IC Funded's branding, name and homepage testimonials ("they chose IC Markets, the broker I already use") sit close enough to IC Markets, the large ASIC-regulated broker, that an independent review site (ghosttraders.co) went and asked both companies directly whether they're connected. IC Funded's answer: "Raw Trading Ltd. has a cooperative relationship with IC Funded; however, they are separate companies, each operating independently," and elsewhere, "in the legal and commercial field they are totally different companies, which have a commercial relationship." Neither statement explains why a new prop firm would pick a name, logo style and colour scheme this close to an existing broker's, and neither company volunteers one.
SwingFish contacted IC Funded's own support chat directly and asked whether their challenges and funded accounts run on IC Markets price feeds. Their answer: "We do not use ICMarkets price feeds. Our challenges and funded accounts run in a simulated environment, and the exact price feed provider is not specified in our rules." That's a step back from the "cooperative relationship" language given to ghosttraders: not just "separate companies," but a refusal to name who actually feeds the prices.
We also reached out to IC Markets directly about it.
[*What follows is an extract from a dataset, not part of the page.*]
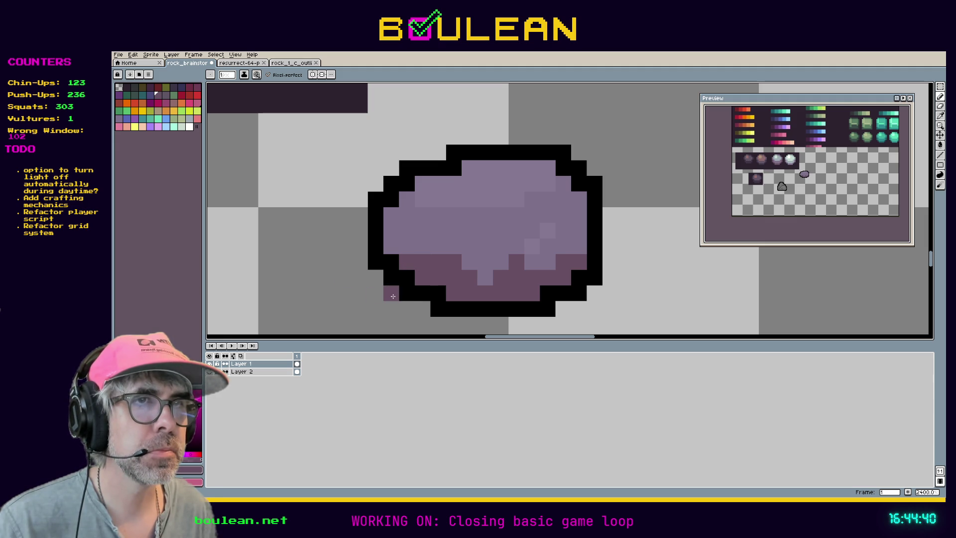
click(486, 275)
No transcript was kept for that conversation, but the substance matched what ghosttraders got: separate companies, and when pressed on why a well-established broker would let a much newer, unrelated firm trade this close to its name and reputation, the answer amounted to "we're not the same, we just have a similar logo," with nothing further offered.
IC Funded prohibits "Martingale / Grid strategies (abusive use)," defined only as "increasing position size aggressively after losses" that creates "uncontrolled risk exposure." We put that definition to their support chat directly, on July 13, 2026:
- Asked whether 1 lot followed by 3 lots after a 3-pip drop, on a 100k account, with the combined position risking 0.2% of the account if the stop is hit, would qualify: "Yes, that example can qualify as prohibited... it's a 3x size jump while in loss."
- Asked to put a number on "aggressive": "We do not define 'aggressive' with a specific number (for example, a fixed lot multiplier or a set % increase)."
- Pointed out that a 4-pip stop on 0.2% max account risk isn't uncontrolled by any objective measure: the answer didn't move: "the key is not whether slippage is negligible or the SL is 4 pips... [it's] whether the pattern is 'increasing position size aggressively after losses'."
- A second, smaller example (0.5 lot plus six 0.1 lot adds below) also got: "Yes, that example would likely be a violation."
Five exchanges, and every one of them landed on "it depends on the behaviour," never a number. Scaling into a position while it's red is a completely normal technique for a huge share of traders, and by IC Funded's own answers, a mathematically trivial version of it can still be called a breach after the fact. That's not a risk rule, it's a discretionary switch the firm can flip whenever it wants a reason to withhold a payout.
The website advertises an 80/20 profit split, bi-weekly payouts, and a challenge-fee refund "after your third payout has been processed." None of those three numbers appear anywhere in the actual Terms & Conditions, meaning none of them are things you can hold IC Funded to in writing, they're marketing copy, not contract terms.
What the Terms do contain is broad, one-sided discretion: "IC Funded retains full and sole discretion to determine whether any strategy, behavior, or activity constitutes a prohibited practice," and that determination "is final and binding." Alongside the martingale clause sit other undefined bans: "non-replicable execution strategies," "sudden strategy switching between evaluation and funded stages," and "single-trade dependency or disproportionate concentration of profits," none with a number attached. Section 15.2 separately notes that passing an evaluation "does not guarantee a funded account," which is a strange thing to spell out for a product whose entire pitch is passing the evaluation to get funded.
"Flatten Friday" is a required rule, every position closes before the weekend, full stop, while news trading is allowed intraday. Combined with leverage caps on the low side for the category (1:50 FX, 1:20 indices/metals/commodities, 1:2 crypto), that rules out a fair chunk of standard swing technique before the martingale ambiguity even comes into play. If your style depends on carrying a position through the weekend, this firm structurally doesn't support it, regardless of how the risk rules get interpreted.
IC Funded has a number of negative reviews online. On their own, that means less than it looks like: every prop firm, including the good ones, collects complaints from traders who got breached and are angry about it. What moves this past "the usual noise" is that the vague, undefined enforcement language traders would need for a complaint to have teeth is confirmed, in writing, directly from the firm's own Terms and its own support chat. The reviews aren't the evidence here, the rules are.